Record extracts
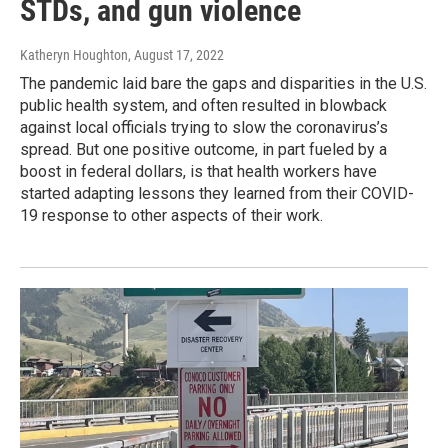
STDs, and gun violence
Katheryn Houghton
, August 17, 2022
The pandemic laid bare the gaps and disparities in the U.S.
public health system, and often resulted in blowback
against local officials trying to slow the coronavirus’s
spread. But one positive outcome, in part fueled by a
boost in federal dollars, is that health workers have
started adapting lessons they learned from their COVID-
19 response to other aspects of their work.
...
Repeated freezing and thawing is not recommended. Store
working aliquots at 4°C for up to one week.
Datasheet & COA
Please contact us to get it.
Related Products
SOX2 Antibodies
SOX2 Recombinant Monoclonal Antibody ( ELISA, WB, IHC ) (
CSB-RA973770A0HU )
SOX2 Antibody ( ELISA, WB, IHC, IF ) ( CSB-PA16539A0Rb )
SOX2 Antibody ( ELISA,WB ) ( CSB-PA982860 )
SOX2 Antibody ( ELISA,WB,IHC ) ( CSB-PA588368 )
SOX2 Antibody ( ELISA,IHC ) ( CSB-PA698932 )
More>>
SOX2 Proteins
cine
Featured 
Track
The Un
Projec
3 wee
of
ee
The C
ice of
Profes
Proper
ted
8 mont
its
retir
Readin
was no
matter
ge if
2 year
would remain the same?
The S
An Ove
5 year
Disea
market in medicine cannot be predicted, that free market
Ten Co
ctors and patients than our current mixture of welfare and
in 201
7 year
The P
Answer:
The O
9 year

Task statement
Please give back exactly the lines of the listing above that run from the one containing "The pandemic laid" through the one containing "19 response to other aspects of their work.", and only those.

Task output
The pandemic laid bare the gaps and disparities in the U.S.
public health system, and often resulted in blowback
against local officials trying to slow the coronavirus’s
spread. But one positive outcome, in part fueled by a
boost in federal dollars, is that health workers have
started adapting lessons they learned from their COVID-
19 response to other aspects of their work.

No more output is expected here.